Speckled green fruitworm is one of several members of the Noctuidae fruitworms family which cause damage to fruit and foliage of pome and stone fruit. It was introduced from Europe, the adult being a nocturnal moth, however, it is the larval stage, particularly the large ones that cause unacceptable damage to fruit.
Green fruitworm overwinters as an adult moth which starts flying (at night) and lays eggs in the spring. Larvae hatch and go through six instars, the later instars being a quite large (one inch) green caterpillar with yellow/white longitudinal stripes. Larvae feed on flowers, fruit and foliage where they can roll leaves similar to true leafrollers. Individual fruitworm larvae can feed on many fruitlets during the post-bloom period, however, many of these damaged fruits will fall off. Fruit that persists to harvest will have deep corky scars and indentations, which is also similar to leafroller feeding from the overwintering generation.
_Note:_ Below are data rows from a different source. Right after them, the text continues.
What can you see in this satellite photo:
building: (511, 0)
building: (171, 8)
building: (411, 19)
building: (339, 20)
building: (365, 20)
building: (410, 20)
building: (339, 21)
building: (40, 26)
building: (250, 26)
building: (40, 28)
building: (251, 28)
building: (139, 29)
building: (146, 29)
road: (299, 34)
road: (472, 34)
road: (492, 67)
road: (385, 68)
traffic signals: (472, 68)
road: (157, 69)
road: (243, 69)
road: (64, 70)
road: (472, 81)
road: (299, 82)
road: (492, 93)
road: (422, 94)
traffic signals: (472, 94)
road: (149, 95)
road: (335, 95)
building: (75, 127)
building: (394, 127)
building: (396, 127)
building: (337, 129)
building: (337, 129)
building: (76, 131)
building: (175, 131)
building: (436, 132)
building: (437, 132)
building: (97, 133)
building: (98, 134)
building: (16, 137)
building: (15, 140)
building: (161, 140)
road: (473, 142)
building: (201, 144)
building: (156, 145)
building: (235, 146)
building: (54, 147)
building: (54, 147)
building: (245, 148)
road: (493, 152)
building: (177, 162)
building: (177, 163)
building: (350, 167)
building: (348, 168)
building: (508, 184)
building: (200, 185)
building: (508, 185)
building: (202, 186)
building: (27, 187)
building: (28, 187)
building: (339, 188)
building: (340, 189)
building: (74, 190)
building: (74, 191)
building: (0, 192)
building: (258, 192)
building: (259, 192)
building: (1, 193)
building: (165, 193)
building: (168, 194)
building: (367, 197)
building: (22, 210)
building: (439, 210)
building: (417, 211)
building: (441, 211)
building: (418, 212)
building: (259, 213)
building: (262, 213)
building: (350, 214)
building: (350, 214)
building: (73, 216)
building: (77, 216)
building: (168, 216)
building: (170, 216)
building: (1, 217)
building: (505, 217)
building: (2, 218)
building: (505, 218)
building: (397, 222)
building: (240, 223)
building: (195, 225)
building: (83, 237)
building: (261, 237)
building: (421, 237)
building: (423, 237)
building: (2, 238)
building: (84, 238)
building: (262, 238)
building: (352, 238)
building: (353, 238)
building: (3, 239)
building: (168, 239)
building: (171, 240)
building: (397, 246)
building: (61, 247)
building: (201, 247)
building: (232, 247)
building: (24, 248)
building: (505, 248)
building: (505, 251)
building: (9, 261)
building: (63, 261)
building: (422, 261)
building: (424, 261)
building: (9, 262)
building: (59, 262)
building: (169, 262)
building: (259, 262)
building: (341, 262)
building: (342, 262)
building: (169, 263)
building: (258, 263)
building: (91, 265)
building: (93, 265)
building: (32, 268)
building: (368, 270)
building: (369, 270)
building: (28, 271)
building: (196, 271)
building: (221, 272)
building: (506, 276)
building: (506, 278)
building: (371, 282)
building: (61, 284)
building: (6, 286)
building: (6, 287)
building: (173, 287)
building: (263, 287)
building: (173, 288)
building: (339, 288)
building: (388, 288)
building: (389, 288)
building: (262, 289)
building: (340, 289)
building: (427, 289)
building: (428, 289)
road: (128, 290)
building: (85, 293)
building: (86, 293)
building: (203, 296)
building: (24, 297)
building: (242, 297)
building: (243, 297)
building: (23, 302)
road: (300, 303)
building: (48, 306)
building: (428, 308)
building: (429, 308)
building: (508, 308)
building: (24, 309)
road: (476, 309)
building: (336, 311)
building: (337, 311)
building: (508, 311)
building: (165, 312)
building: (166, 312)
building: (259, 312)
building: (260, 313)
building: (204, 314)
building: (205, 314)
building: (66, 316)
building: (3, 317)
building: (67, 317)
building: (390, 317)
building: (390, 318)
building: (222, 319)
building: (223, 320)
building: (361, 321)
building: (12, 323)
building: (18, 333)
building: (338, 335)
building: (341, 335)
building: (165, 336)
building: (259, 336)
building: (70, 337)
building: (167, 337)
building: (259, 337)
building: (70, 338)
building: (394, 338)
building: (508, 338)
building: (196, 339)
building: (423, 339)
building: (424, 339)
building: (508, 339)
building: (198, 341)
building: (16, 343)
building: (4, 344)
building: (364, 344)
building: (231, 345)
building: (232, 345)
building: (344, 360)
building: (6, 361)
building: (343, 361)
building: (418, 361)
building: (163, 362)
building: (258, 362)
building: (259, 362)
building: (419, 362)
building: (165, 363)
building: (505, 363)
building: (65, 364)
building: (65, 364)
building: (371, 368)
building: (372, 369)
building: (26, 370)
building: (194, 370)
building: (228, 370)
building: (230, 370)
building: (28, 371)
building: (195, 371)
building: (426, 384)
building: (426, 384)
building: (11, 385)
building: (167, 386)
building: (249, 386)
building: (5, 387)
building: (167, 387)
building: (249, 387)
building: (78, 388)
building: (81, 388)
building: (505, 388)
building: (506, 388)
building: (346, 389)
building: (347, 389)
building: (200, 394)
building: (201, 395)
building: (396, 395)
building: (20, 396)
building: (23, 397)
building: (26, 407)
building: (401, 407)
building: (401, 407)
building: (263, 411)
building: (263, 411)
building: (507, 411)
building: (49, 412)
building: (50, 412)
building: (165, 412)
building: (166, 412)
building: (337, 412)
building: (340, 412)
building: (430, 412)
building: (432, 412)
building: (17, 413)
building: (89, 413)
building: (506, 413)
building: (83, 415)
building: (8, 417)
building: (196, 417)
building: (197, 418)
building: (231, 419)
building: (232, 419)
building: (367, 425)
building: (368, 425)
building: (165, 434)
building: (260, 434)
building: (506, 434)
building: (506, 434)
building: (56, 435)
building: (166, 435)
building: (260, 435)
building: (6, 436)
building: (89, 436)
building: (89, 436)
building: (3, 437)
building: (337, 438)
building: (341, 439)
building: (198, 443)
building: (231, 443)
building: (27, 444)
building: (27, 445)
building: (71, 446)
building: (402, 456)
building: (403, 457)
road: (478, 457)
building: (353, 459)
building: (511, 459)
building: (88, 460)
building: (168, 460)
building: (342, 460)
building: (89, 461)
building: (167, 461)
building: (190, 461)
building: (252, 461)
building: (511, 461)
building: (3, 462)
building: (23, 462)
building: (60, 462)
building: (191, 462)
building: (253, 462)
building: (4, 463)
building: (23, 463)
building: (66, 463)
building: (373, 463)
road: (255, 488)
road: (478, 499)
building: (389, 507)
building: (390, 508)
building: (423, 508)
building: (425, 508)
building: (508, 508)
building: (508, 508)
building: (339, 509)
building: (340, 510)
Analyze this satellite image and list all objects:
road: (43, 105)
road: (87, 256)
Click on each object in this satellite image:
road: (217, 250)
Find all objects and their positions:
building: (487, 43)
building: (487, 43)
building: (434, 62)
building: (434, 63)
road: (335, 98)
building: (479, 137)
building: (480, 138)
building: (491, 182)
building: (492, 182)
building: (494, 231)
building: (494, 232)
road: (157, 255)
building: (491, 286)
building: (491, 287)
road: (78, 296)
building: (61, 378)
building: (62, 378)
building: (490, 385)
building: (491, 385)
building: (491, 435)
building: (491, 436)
Examine 20 flower/fruit clusters on 5 trees throughout the canopy from pink to first cover. If two or more larvae per tree are found, or there is evidence of feeding damage, treatment is recommended. Pheromone traps can also be deployed to monitor the presence and relative abundance of green fruitworms.
Pre-bloom insecticides are advised, and pyrethroids are the best choice, however, they can be hard on beneficial insects when applied at this time. Post-bloom insecticide applications targeting other insects are generally effective too. B.t. (Dipel) is effective if applied early before the larvae get too big.